2. male mice is 80, is divided into 8 groups at random, and 10 every group, each given the test agent is dissolved in the acetone, respectively is coated with in the mouse right ear two sides with stimulant (forming with shown in 1) 10 μ l, and left ear does not process.Respectively be coated with given the test agent 10 μ l in the mouse right ear two sides behind the 15min, the blank group is coated with the acetone with equal volume, and left ear is coated with the acetone with equal volume.Put to death animal behind the 4h.Cut two ears, strike down the auricle that diameter is 7.5mm.Weigh immediately, calculate left and right sides ear weight difference, and definite inflammation oedema degree.Comparative group differences significance.The results are shown in Table 3.
Carrageenin causes the pedal swelling test
36 of male rats are divided into 6 groups at random, and 6 every group, given the test agent is suspended in the physiological saline, abdominal injection (ip) administration 0.1ml, and blank gives the physiological saline with volume.Half an hour after the administration is in the normal saline solution 0.1ml (aseptic technique) of rat right back vola subcutaneous injection 1% carrageenin.By the micropipet method of masurement measure cause scorching before and cause scorching back 1-3 hour (per hour measuring once) right back sufficient volume of rat.With its sufficient volume difference that causes scorching front and back is the swelling degree.Comparative group differences significance.The results are shown in Table 4
Data processing: all data represent that with x ± SD group difference is checked with t.
Table 2 Stem of confederate-jasmine lignan component (being dissolved in stimulant) is to the restraining effect of mice ear
Annotate: compare * P<0.001**P<0.0001***P<0.00001 with the blank group
Total lignans extract, nortracheloside (1), tracheloside (2) are insoluble to stimulant
Table 3 caulis trachelospermi total lignans extractive and wherein main lignan component (being dissolved in acetone) are to the restraining effect of mice ear
Annotate: compare * P<0.05**P<0.01***P<0.0001 with the blank group
Table 4 caulis trachelospermi total lignans extractive and wherein main lignan component are to the restraining effect of rat paw edema
Annotate: compare * P<0.05 with the blank group
Conclusion
Studies show that the total lignans extract of embodiment 1 and main lignan component wherein can significantly suppress mice ear, though very not remarkable to group difference in the restraining effect test of rat paw edema, demonstrated tangible trend.Above result shows that total lignans extract and main lignan component wherein have anti-inflammatory action.

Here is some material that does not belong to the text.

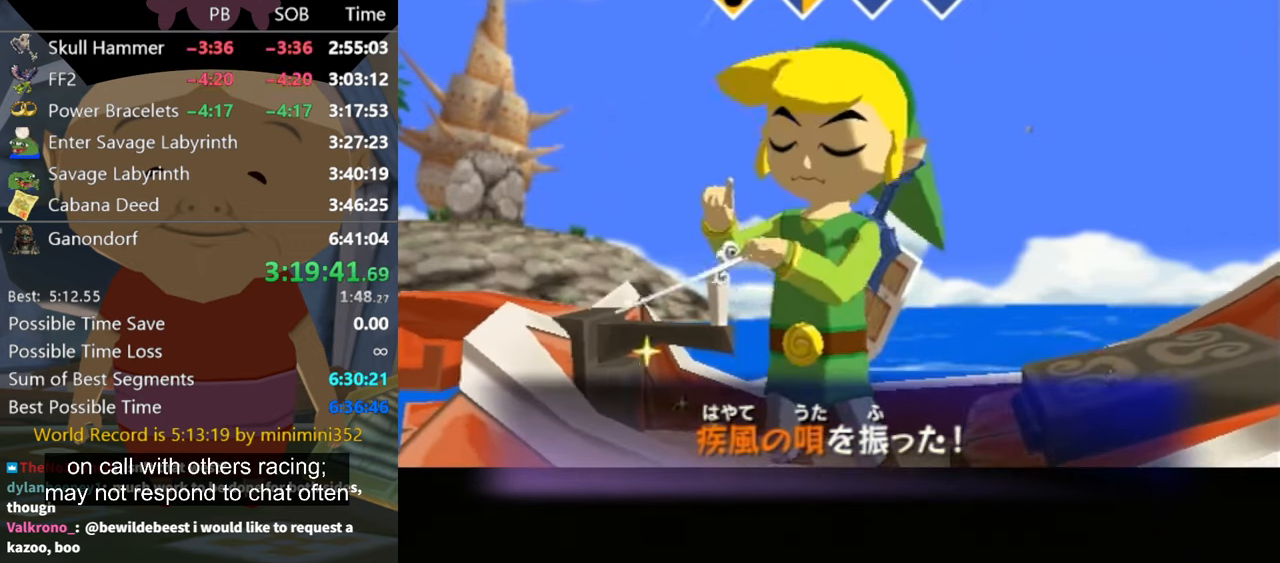
{"buttons": [], "left_stick": "center", "right_stick": "center", "events": []}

The analgesic activity evaluation of embodiment 1 extract
Experiment material
Laboratory animal: kunming mouse, male and female half and half, body weight 18-22g, available from raise Experimental Animal Center in the court.
Given the test agent: embodiment 1 extract, indomethacin (available from Cayman company).
Laboratory apparatus: 2L beaker, pick up camera etc.
Reagent is used in experiment: be homemade analytical pure.
Experimental technique and result:
40 of mouse are divided into 5 groups at random, and 8 every group, gastric infusion (ig) (fasting 16h before the administration) or abdominal injection (ip) administration 0.1ml, the blank group gives with the water of volume or physiological saline.After half an hour, abdominal injection (ip) 0.6% acetum 0.2ml, behind the placement 5min, every mouse is turned round body number of times (belly and hind leg elongation once are a writhing response) in the record 15min.Experimental result is represented with turning round the body inhibiting rate:
The results are shown in Table 5 and table 6
Data processing: all data represent that with x ± SD group difference is checked with t.
Table 5 caulis trachelospermi total lignans extractive is to the restraining effect of mouse acetic acid twisting reaction
Annotate: compare * P<0.05**P<0.01 with the blank group
Conclusion
The total lignans extract that studies show that embodiment 1 is being irritated the acetic acid twisting reaction that can significantly suppress mouse on stomach (ig) and two kinds of route of administration of abdominal injection (ip), shows that the total lignans extract has analgesic activity.
Main lignan component is active with combining of cyclooxygenase (COX) in embodiment 1 extract
Experiment material
Given the test agent: Stem of confederate-jasmine 95% ethanol extraction, celecoxib (Pfizer (Pfizer) production).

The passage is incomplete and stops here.